Pulitzer-Preise für „Panama Papers“ und Trump-Berichterstattung

Die Enthüllung der "Panama Papers" und die Berichterstattung mehrerer Medien zu US-Präsident Donald Trump sind mit Pulitzer-Preisen ausgezeichnet worden.

Panama City (Bild vom 4.4.)

Panama City (Bild vom 4.4.)

Für die „Panama Papers“ bekam das in Washington ansässige Internationale Netzwerk Investigativer Journalisten (ICIJ), der in Kalifornien sitzende Medienkonzern McClatchy und der Miami Herald den Preis für „erklärende Berichterstattung“, wie die Organisatoren in New York mitteilten.

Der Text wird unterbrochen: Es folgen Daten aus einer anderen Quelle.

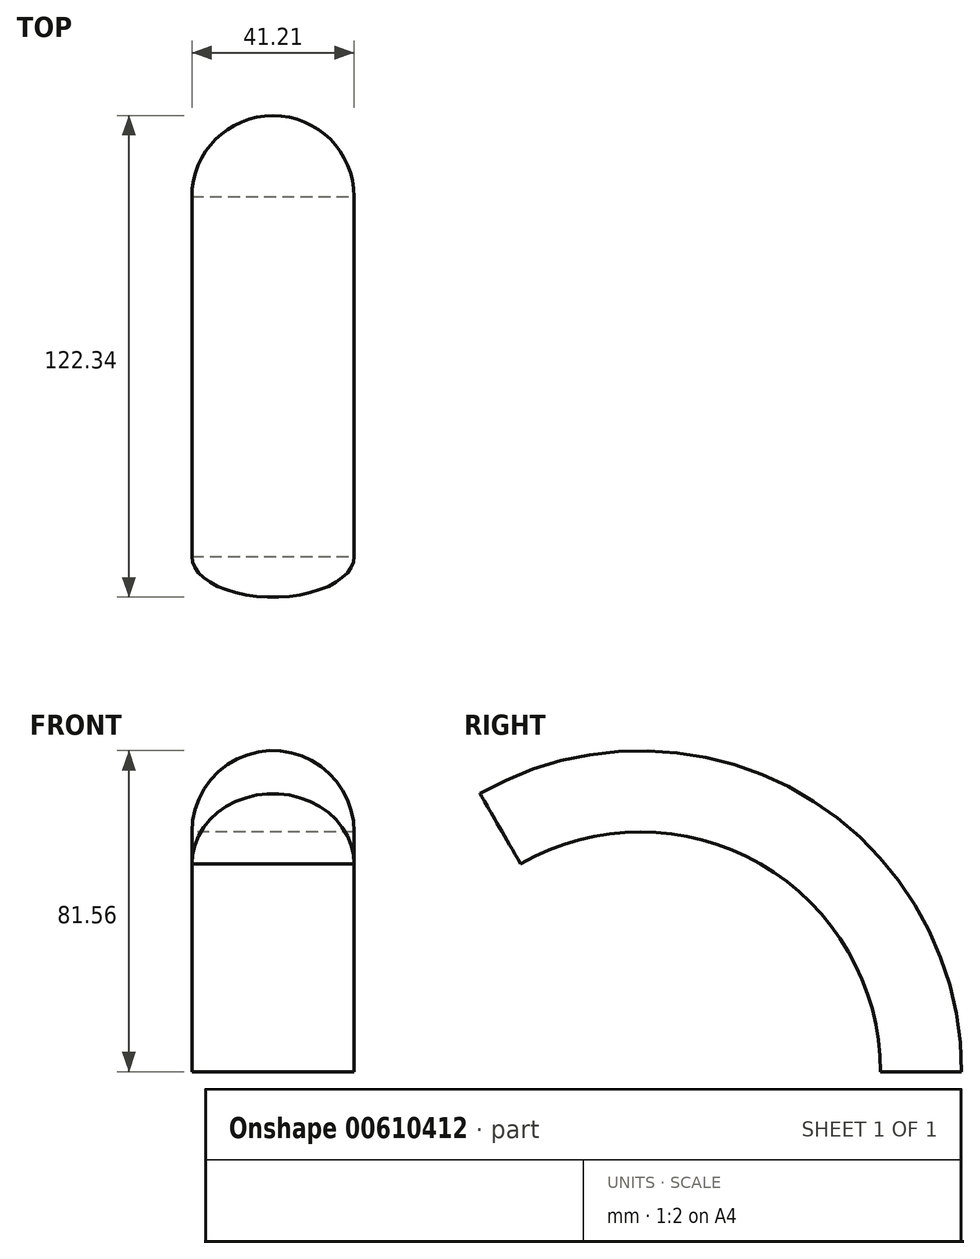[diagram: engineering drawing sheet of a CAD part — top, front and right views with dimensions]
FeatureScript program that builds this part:
annotation { "Feature Type Name" : "Feature", "Feature Type Description" : "" }
export const myFeature = defineFeature(function(context is Context, id is Id, definition is map)
    precondition{}
    {
        {
            var Q0;
            Q0=qCreatedBy(makeId("Top.planeOp"),FACE);
            var sketch = newSketch(context, id + "F0", { "sketchPlane" : qUnion([Q0])});
            skArc(sketch, "E0", {"start": v(41.2, 0) * mm, "mid": v(20.6, 20.6) * mm, "end": v(0, 0) * mm});
            skLineSegment(sketch, "E1", {"start": v(0, 0) * mm, "end": v(41.2, 0) * mm});
            skSolve(sketch);
        }
        {
            var Q0;
            Q0=qCreatedBy(makeId("Top.planeOp"),FACE);
            var sketch = newSketch(context, id + "F1", { "sketchPlane" : qUnion([Q0])});
            skLineSegment(sketch, "E2", {"start": v(-20.55, -60.96) * mm, "end": v(79.23, -60.96) * mm});
            skSolve(sketch);
        }
        {
            var Q0;
            Q0=makeQuery(id+"F0.imprint","IMPRINT",FACE,{"disambiguationData":[TD([[makeQuery(id+"F0.imprint","IMPRINT",EDGE,{"derivedFrom":sQuery(id+"F0.wireOp",EDGE,"E0")}),1.0]])]});
            var Q1;
            Q1=sQuery(id+"F1.wireOp",EDGE,"E2");
            revolve(context, id + "F2", {"entities" : qUnion([Q0]), "axis" : qUnion([Q1]), "revolveType" : RevolveType.ONE_DIRECTION, "angle" : 120 * degree});
        }
    });
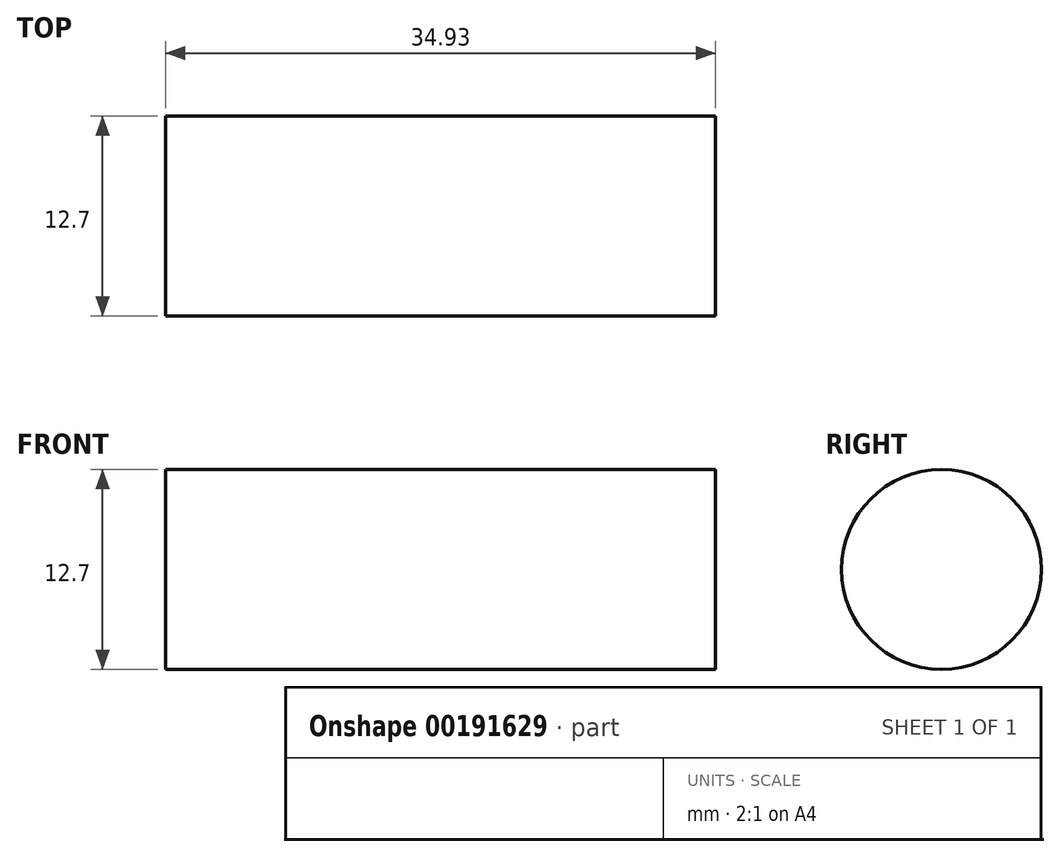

Auch europäische Medien waren an der Enthüllung beteiligt. In Belgien sind das der Soir, de Tijd und Knack.

Die Pulitzer-Preise zeichnen allerdings nur US-amerikanischen Journalismus aus. Indirekt gehöre die Ehrung aber auch allen anderen weltweit beteiligten Medien, sagte der Vorsitzende des Pulitzer-Preis-Gremiums, Mike Pride.

Die beteiligten Medien auf der ganzen Welt hatten im April 2016 über rund 200.000 von der Kanzlei Mossack Fonseca gegründete Briefkastenfirmen berichtet, in denen Politiker, Prominente und Sportler ihr Vermögen geparkt haben sollen. Die Veröffentlichung führte zu Ermittlungen auf der ganzen Welt und zu einer Debatte über Steueroasen und Geldwäsche.

Für ihre Trump-Berichterstattung wurden unter anderem die Washington Post und das Wall Street Journal ausgezeichnet. Den Preis in der Königskategorie „Dienst an der Öffentlichkeit“ gewann die Lokalzeitung New York Daily News und die stiftungsfinanzierte Recherchegruppe „ProPublica“ für die Aufdeckung von diskriminierendem Missbrauch von Zwangsräumungsregelungen in New York.